As a Federal law enforcement agency focused on combating violent crime and regulating the firearms and explosives industries, the Bureau of Alcohol, Tobacco, Firearms and Explosives (ATF) is a highly mobile organization with a nationwide footprint and a need to operate effectively outside of a traditional office environment. As a result, over the past several years, we have moved aggressively to explore and adopt emerging commercial technologies with the potential to provide more-capable support to our mission. Given the nature of that mission, security of devices and, more importantly, data has been a primary concern – along with ensuring that security does not compromise utility and usability when information is time sensitive and critical to life and safety.
The Mobile Start
ATF’s exploration into commercial mobile devices began in 2009 along with the emergence of prevalent and increasingly sophisticated consumer smartphones. Our initial attempts to reproduce a “BlackBerry-like” experience on consumer devices were not terribly successful — the victim of relatively immature mobile operating systems, primitive tools for managing and securing devices, and a dearth of available mobile applications.
As mobile OSes rapidly matured in the 2010-2011 timeframe, and with the increasing availability and sophistication of platforms like mobile device management (MDM) and mobile application management (MAM) and solutions like secure containers, our experimentation (and user satisfaction) accelerated.
At the same time, the Federal CIO recognized the exploding mobility space and the need for a Federal government strategy to address issues like device and data security, maximizing the government’s buying power, and adopting common approaches to embracing mobility. Many of these issues – along with the broader challenges of delivering better digital services – were addressed directly in the Digital Government Strategy released in May 2012, “Building a 21st Century Platform to Better Serve the American People,” which laid out an aggressive year-long agenda of milestones and deliverables. The work accomplished under the auspices of the strategy established some important government-wide foundations, especially related to security approaches for mobility and defining common security baselines across agencies.
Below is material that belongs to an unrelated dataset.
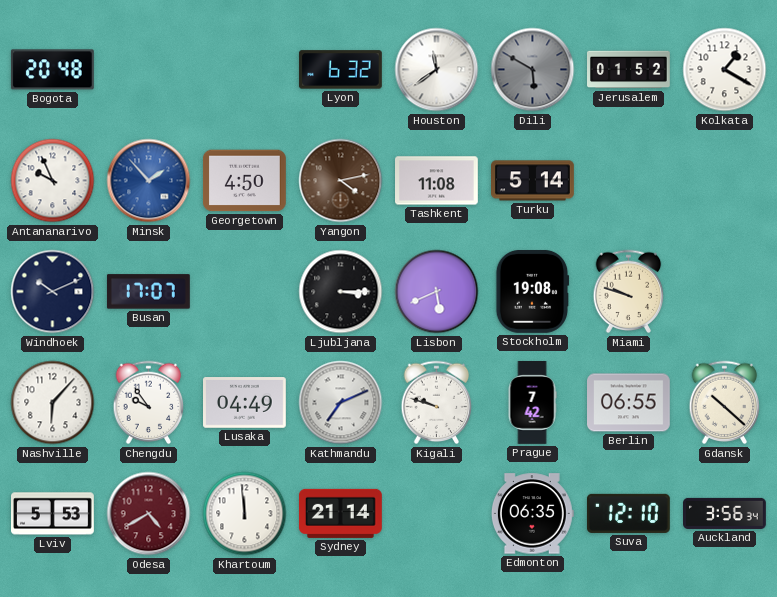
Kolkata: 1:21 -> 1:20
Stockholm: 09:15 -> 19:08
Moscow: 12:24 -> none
With some of those foundations in place, 2013 saw many agencies — including the Department of Agriculture, the Department of Defense, and (somewhat less visibly) the Department of Justice – moving to deliver mobility infrastructure like MDM and MAM as enterprise services. In addition to achieving efficiencies and economies of scale, delivery of these common, commodity-type services at the department or agency level frees those of us at the bureau or component level to focus more on maximizing productivity and mission effectiveness through more extensive use of mobile applications.
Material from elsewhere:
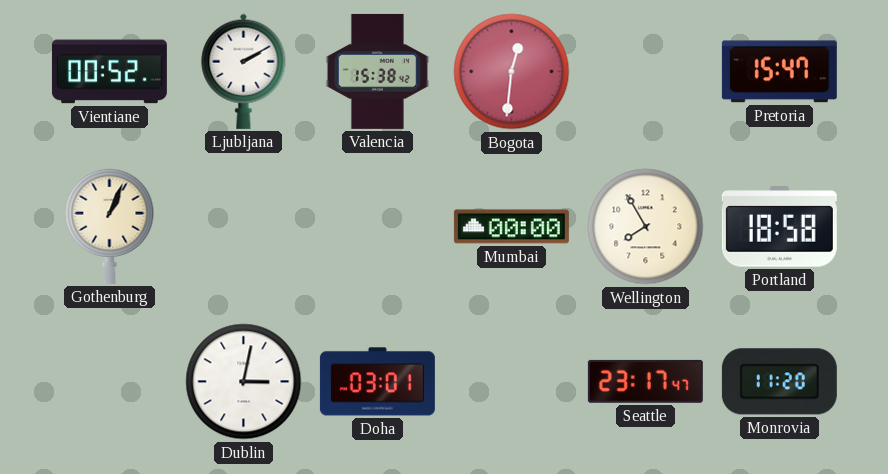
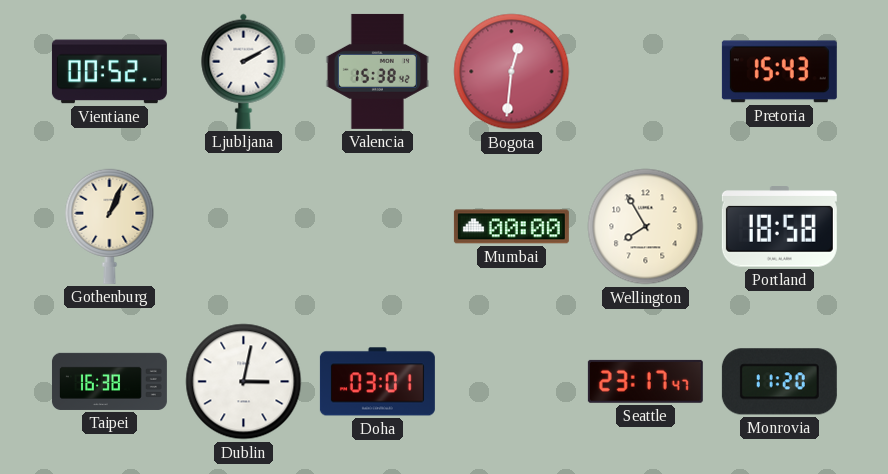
Pretoria: 15:47 -> 15:43
Taipei: none -> 16:38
Our initial efforts within ATF focused on adopting existing commercial or consumer applications wherever possible — for office document editing, use of voice over IP (VoIP) and VTC, and virtualized access to legacy client/server applications, among many possibilities. Use of a VPN with multi-factor authentication provides an easy and secure means for allowing such applications access to enterprise resources. Our colleagues in the Executive Office for U.S. Attorneys took a similar approach and have achieved remarkable levels of functionality and productivity.
We are now looking at technical options (such as certificates or derived credentials, building on work done by NIST) for making the secure connections on these devices more seamless for the user and more manageable – improving usability without sacrificing security.
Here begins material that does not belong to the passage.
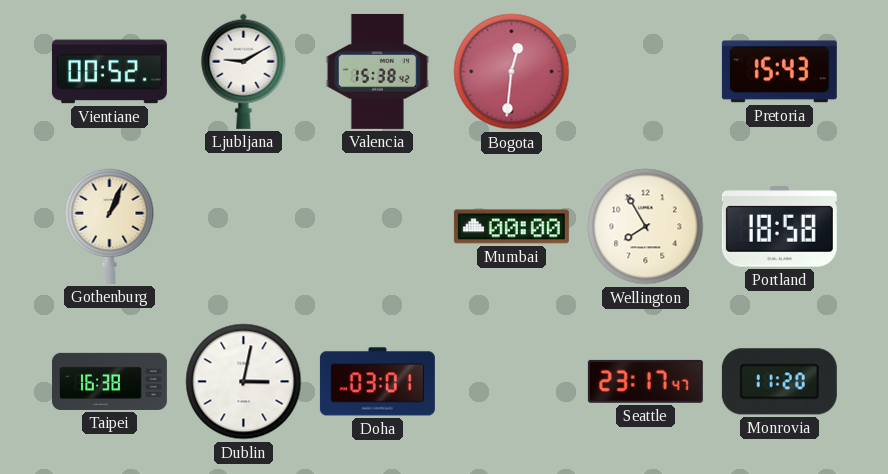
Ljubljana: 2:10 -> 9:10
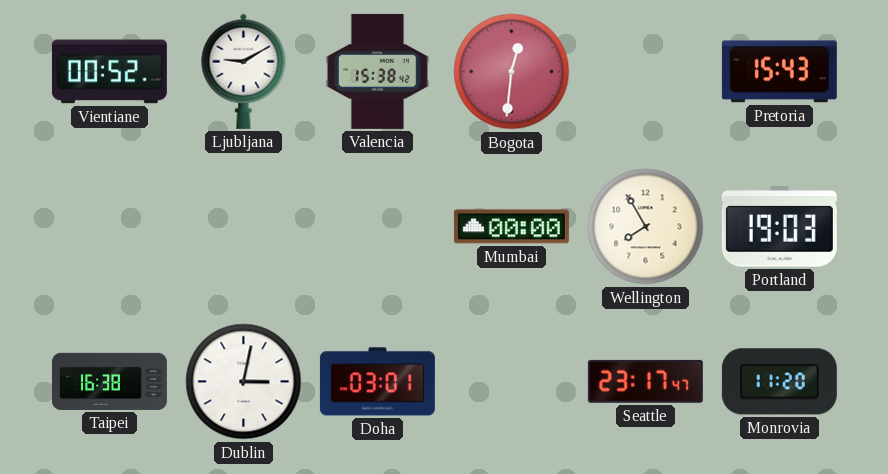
Gothenburg: 1:04 -> none
Portland: 18:58 -> 19:03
For those organizationally unique business processes and systems — in our case, criminal investigations and industry regulation – off-the-shelf applications can’t always provide the needed capabilities. In those cases, we, like many other agencies, have turned to custom application development to meet mission needs. We started with simple yet compelling mobile needs for our first applications: capturing, reporting and distributing basic incident information for notification purposes.
Those efforts allowed us to understand better the considerations every organization must weigh in mobile application development: Web vs. native development; integration with mobile device functions like GPS and camera; cross-application integration for access to contacts, email, etc.; need for an “offline mode” and local data caching; and methods for securing the application connection. Ultimately, we need to move nearly all of our case management processes — and our entire legacy case management system — to a more mobile-friendly and truly “mobile-first” platform. In the interim, we continue to look for opportunities to deploy new mobile applications that address pressing mission use cases.
Even in the application development area, we are seeing a shift to common services and platforms where possible. For example, the Department of Homeland Security has created a shared capability for testing and evaluating mobile applications – their “mobile car wash” – which we also hope to leverage.
Within DOJ, we’ve recently stood up a shared application development environment. These innovations will lower the barrier to entry for components and bureaus in mobile application development, enabling us to share code, reuse solutions and approaches, learn from each other’s lessons, and move much more quickly to meet the mission needs of our organizations.
In a few short years we have moved at a previously unthinkable pace to adapt to a rapidly changing mobile technology landscape and adopt commercial, consumer technology into the Federal enterprise. Our ability to achieve and sustain that pace depends on a spirit of collaboration and a willingness to share solutions and services, both of which have reached unprecedented levels. That continued leadership and partnership will enable us to move collectively more quickly than we could individually in the mobile space.